The ideological and personality differences between bin Laden and Omar have long been misunderstood. Taliban is an indigenous Afghan movement made up of mostly ethnic Pashtuns, midwifed by Pakistan's ISI intelligence agency to put an end to a civil war and fill a vacuum left by the Soviet retreat from Afghanistan. Mullah Omar consolidated his power with the title of Amir-ul-Mumineen (Supreme Commander of the Faithful) in the "Islamic Emirate" of Afghanistan, a medieval theocratic dictatorship and pitiless inquisition.

Bin Laden, expelled from Sudan in 1996 by combined U.S., European and Saudi pressure, opted to return to his old stomping grounds in Afghanistan while Omar was still consolidating his civil war victory.
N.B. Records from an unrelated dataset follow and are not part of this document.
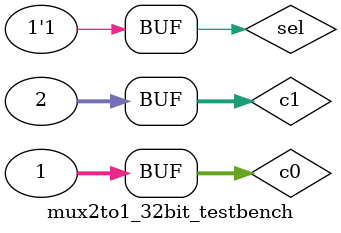
<source format=v>
module mux2to1_32bit_testbench();
	wire[31:0]out;
	reg[31:0]c0;
	reg[31:0]c1;
	reg sel;
	mux2to1_32bit muxA(out,c0,c1,sel);
	initial begin
		c0= 32'b01 ; c1= 32'b10; sel= 1'b0;
		#20;
		c0= 32'b01 ; c1= 32'b10; sel= 1'b1;
		#20;
	end
	initial begin
		$monitor(" c0=%32b c1=%32b sel=%1b out=%32b",c0,c1,sel,out);
	end						
endmodule
</source>
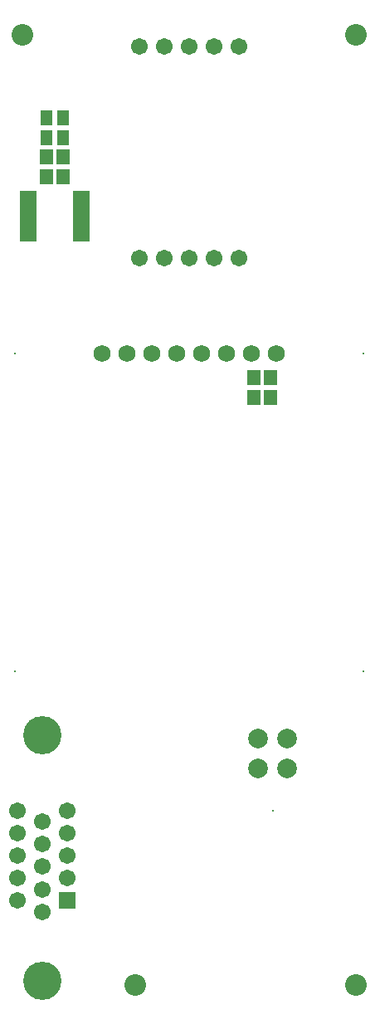
<source format=gbs>
G04 Layer_Color=16711935*
%FSAX24Y24*%
%MOIN*%
G70*
G01*
G75*
%ADD36C,0.1537*%
%ADD37C,0.0671*%
%ADD38R,0.0671X0.0671*%
%ADD39C,0.0789*%
%ADD40C,0.0080*%
%ADD41C,0.0680*%
%ADD42C,0.0867*%
%ADD43R,0.0552X0.0631*%
%ADD44R,0.0513X0.0631*%
%ADD45R,0.0685X0.0252*%
D36*
X021850Y015354D02*
D03*
Y025197D02*
D03*
D37*
X020850Y018571D02*
D03*
Y019472D02*
D03*
Y020374D02*
D03*
Y021276D02*
D03*
Y022177D02*
D03*
X021850Y019022D02*
D03*
Y019923D02*
D03*
Y020825D02*
D03*
Y021726D02*
D03*
Y018120D02*
D03*
X022850Y022177D02*
D03*
Y019472D02*
D03*
Y020374D02*
D03*
Y021276D02*
D03*
X025756Y052874D02*
D03*
X026756D02*
D03*
X027756D02*
D03*
X028756D02*
D03*
X029756D02*
D03*
Y044370D02*
D03*
X028756D02*
D03*
X027756D02*
D03*
X026756D02*
D03*
X025756D02*
D03*
D38*
X022850Y018571D02*
D03*
D39*
X030531Y025063D02*
D03*
X031683D02*
D03*
X031673Y023882D02*
D03*
X030522D02*
D03*
D40*
X031112Y022181D02*
D03*
X020768Y040551D02*
D03*
Y027756D02*
D03*
X034744Y040551D02*
D03*
Y027756D02*
D03*
D41*
X024256Y040551D02*
D03*
X025256D02*
D03*
X026256D02*
D03*
X027256D02*
D03*
X028256D02*
D03*
X029256D02*
D03*
X030256D02*
D03*
X031256D02*
D03*
D42*
X034449Y015157D02*
D03*
X034449Y053346D02*
D03*
X021063D02*
D03*
X025591Y015157D02*
D03*
D43*
X031020Y039580D02*
D03*
X030350D02*
D03*
X031020Y038780D02*
D03*
X030350D02*
D03*
X022685Y048425D02*
D03*
X022016D02*
D03*
X022685Y047638D02*
D03*
X022016D02*
D03*
D44*
X022006Y050000D02*
D03*
X022695D02*
D03*
X022695Y049213D02*
D03*
X022006D02*
D03*
D45*
X023423Y046945D02*
D03*
Y046693D02*
D03*
Y046441D02*
D03*
Y046189D02*
D03*
Y045937D02*
D03*
Y045685D02*
D03*
Y045433D02*
D03*
Y045181D02*
D03*
X021278Y046945D02*
D03*
Y046693D02*
D03*
Y046441D02*
D03*
Y046189D02*
D03*
Y045937D02*
D03*
Y045685D02*
D03*
Y045433D02*
D03*
Y045181D02*
D03*
M02*

</source>
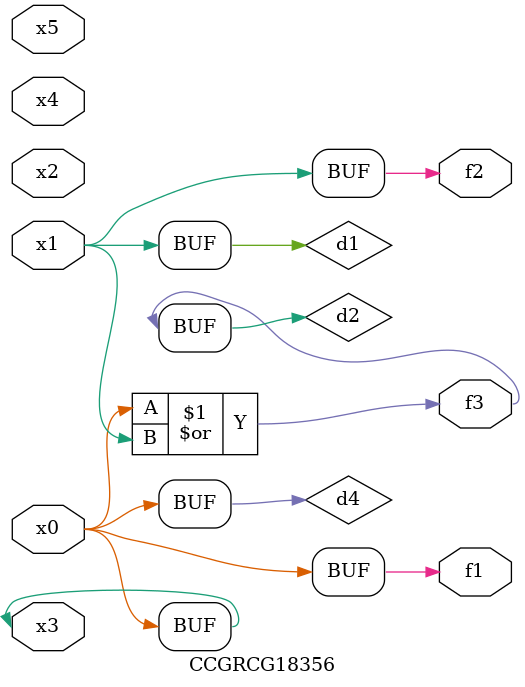
<source format=v>
module CCGRCG18356(
	input x0, x1, x2, x3, x4, x5,
	output f1, f2, f3
);

	wire d1, d2, d3, d4;

	and (d1, x1);
	or (d2, x0, x1);
	nand (d3, x0, x5);
	buf (d4, x0, x3);
	assign f1 = d4;
	assign f2 = d1;
	assign f3 = d2;
endmodule

</source>
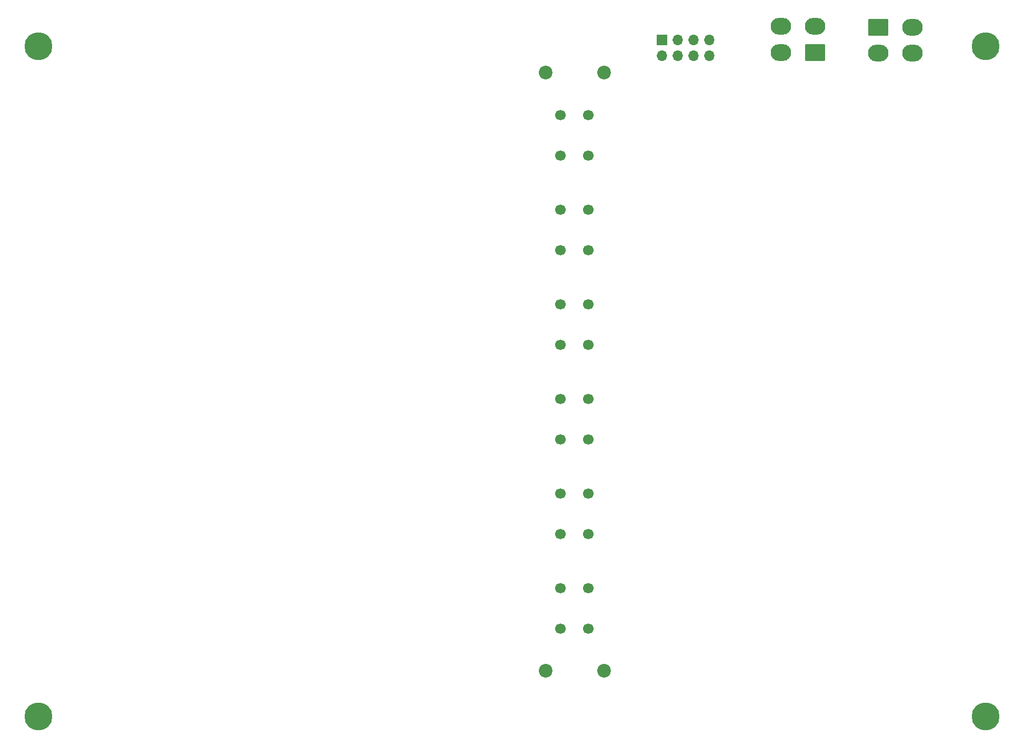
<source format=gbr>
%TF.GenerationSoftware,KiCad,Pcbnew,(6.0.9)*%
%TF.CreationDate,2023-01-27T20:31:40-09:00*%
%TF.ProjectId,IFEI,49464549-2e6b-4696-9361-645f70636258,rev?*%
%TF.SameCoordinates,Original*%
%TF.FileFunction,Soldermask,Bot*%
%TF.FilePolarity,Negative*%
%FSLAX46Y46*%
G04 Gerber Fmt 4.6, Leading zero omitted, Abs format (unit mm)*
G04 Created by KiCad (PCBNEW (6.0.9)) date 2023-01-27 20:31:40*
%MOMM*%
%LPD*%
G01*
G04 APERTURE LIST*
G04 Aperture macros list*
%AMRoundRect*
0 Rectangle with rounded corners*
0 $1 Rounding radius*
0 $2 $3 $4 $5 $6 $7 $8 $9 X,Y pos of 4 corners*
0 Add a 4 corners polygon primitive as box body*
4,1,4,$2,$3,$4,$5,$6,$7,$8,$9,$2,$3,0*
0 Add four circle primitives for the rounded corners*
1,1,$1+$1,$2,$3*
1,1,$1+$1,$4,$5*
1,1,$1+$1,$6,$7*
1,1,$1+$1,$8,$9*
0 Add four rect primitives between the rounded corners*
20,1,$1+$1,$2,$3,$4,$5,0*
20,1,$1+$1,$4,$5,$6,$7,0*
20,1,$1+$1,$6,$7,$8,$9,0*
20,1,$1+$1,$8,$9,$2,$3,0*%
G04 Aperture macros list end*
%ADD10C,1.700000*%
%ADD11RoundRect,0.250001X1.399999X-1.099999X1.399999X1.099999X-1.399999X1.099999X-1.399999X-1.099999X0*%
%ADD12O,3.300000X2.700000*%
%ADD13RoundRect,0.250001X-1.399999X1.099999X-1.399999X-1.099999X1.399999X-1.099999X1.399999X1.099999X0*%
%ADD14C,2.200000*%
%ADD15O,1.700000X1.700000*%
%ADD16R,1.700000X1.700000*%
%ADD17C,4.500000*%
G04 APERTURE END LIST*
D10*
%TO.C,SW6*%
X162814000Y-125793500D03*
X162814000Y-132293500D03*
X158314000Y-125793500D03*
X158314000Y-132293500D03*
%TD*%
%TO.C,SW5*%
X162814000Y-110553500D03*
X162814000Y-117053500D03*
X158314000Y-110553500D03*
X158314000Y-117053500D03*
%TD*%
%TO.C,SW4*%
X162814000Y-95313501D03*
X162814000Y-101813501D03*
X158314000Y-95313501D03*
X158314000Y-101813501D03*
%TD*%
%TO.C,SW3*%
X162814000Y-80073501D03*
X162814000Y-86573501D03*
X158314000Y-80073501D03*
X158314000Y-86573501D03*
%TD*%
%TO.C,SW2*%
X162814000Y-64833501D03*
X162814000Y-71333501D03*
X158314000Y-64833501D03*
X158314000Y-71333501D03*
%TD*%
%TO.C,SW1*%
X162814000Y-49593500D03*
X162814000Y-56093500D03*
X158314000Y-49593500D03*
X158314000Y-56093500D03*
%TD*%
D11*
%TO.C,J2*%
X199263000Y-39497000D03*
D12*
X199263000Y-35297000D03*
X193763000Y-39497000D03*
X193763000Y-35297000D03*
%TD*%
D13*
%TO.C,J1*%
X209423000Y-35433000D03*
D12*
X209423000Y-39633000D03*
X214923000Y-35433000D03*
X214923000Y-39633000D03*
%TD*%
D14*
%TO.C,H8*%
X155956000Y-139128501D03*
%TD*%
%TO.C,H7*%
X165353999Y-139128501D03*
%TD*%
%TO.C,H6*%
X165353999Y-42735501D03*
%TD*%
%TO.C,H5*%
X155956000Y-42735501D03*
%TD*%
D15*
%TO.C,J3*%
X182244999Y-40068500D03*
X182244999Y-37528500D03*
X179704999Y-40068500D03*
X179704999Y-37528500D03*
X177164999Y-40068500D03*
X177164999Y-37528500D03*
X174624999Y-40068500D03*
D16*
X174624999Y-37528500D03*
%TD*%
D17*
%TO.C,H4*%
X74295000Y-146431000D03*
%TD*%
%TO.C,H3*%
X226695000Y-146431000D03*
%TD*%
%TO.C,H2*%
X226695000Y-38481000D03*
%TD*%
%TO.C,H1*%
X74295000Y-38481000D03*
%TD*%
M02*

</source>
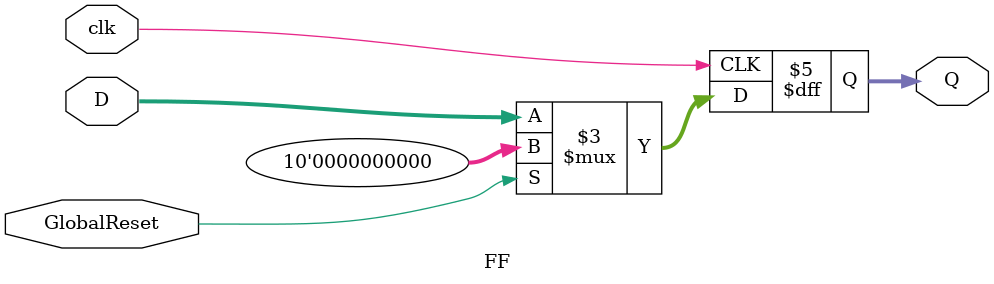
<source format=v>
module FF(clk, GlobalReset,D,Q);

parameter IN_SIZE = 10;
input                       clk, GlobalReset;
input       [IN_SIZE-1:0] D;
output  reg [IN_SIZE-1:0] Q;

always@(posedge clk) begin
    if(GlobalReset) Q <= 0;
    else            Q <= D;
end

endmodule

</source>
Bin Laden's ambitious global braggadocio was not what Omar the recluse had in mind. It was a shotgun wedding. Omar resented the worldwide publicity bin Laden was getting from foreign journalists in 1996 through 1999 and warned bin Laden to cut it out.

Omar and officials in his immediate entourage made clear to both Turabi and this reporter they were unhappy with bin Laden's activities. Any fatwa issued by bin Laden declaring "jihad," or holy war, against the United States and ordering Muslims to kill Americans was "null and void," said Omar.

"He is not entitled to issue fatwas," he explained, "as he did not complete the mandatory 12 years of Koranic studies to qualify for the position of mufti."

The then 41-year-old (now 50) said the "Islamic Emirate had offered the United States and the United Nations to place international monitors to observe Osama bin Laden pending the resolution of the case, but so far we have received no reply."

Omar told UPI the Taliban regime would like to "resolve or dissolve" the bin Laden issue. In return he expected the United States to establish a dialogue to work out an acceptable solution that would lead to "an easing and then lifting of U.N. sanctions that are strangling and killing the people of the Emirate."

The one-eyed, 6-foot-6, five-times wounded veteran of the war against the Soviet occupation in the 1980s also said bin Laden was not allowed any further contact with the media or foreign government representatives. Bin Laden himself swore fealty to Omar in a statement published the previous April (2001).

The 1998 terrorist bombings of U.S. embassies in Tanzania and Kenya triggered U.S. retaliatory cruise missile strikes against al-Qaida's Afghan training camps. Omar was rattled and feared his regime might be next. But bin Laden swore on the Koran, according to one of Omar's ranking deputies, he had nothing to do with those bombings.

Then came the 2000 attack on the USS Cole in Aden and bin Laden pleaded he was not responsible for what others did in his name. Omar pointed out the Koran forbids the taking of the lives of innocent women, children and old people in strife, conflict and war and that "the perpetrators are criminals and should be so judged."

Omar reminded us bin Laden is "a hero of the war against the Soviet occupation of our country" and "he does not operate against anyone from the soil of Afghanistan. We requested that of him. We have his verbal and written pledge that he will abide by it in order that the relations between the Islamic Emirate and other nations are not affected." The attacks on the World Trade Center's twin towers and the Pentagon took place three months later.

The late Ajmal Khattak told us about "deep fissures behind a patina of Islamic unity" between Taliban's Mullah Omar and al-Qaida's Osama Bin Laden. They've been there since bin Laden first arrived in 1996 but were never exploited. Omar was prepared to turn bin Laden over to a Shariah court in a neutral Muslim country. But the incoming Bush 43 team had other priorities.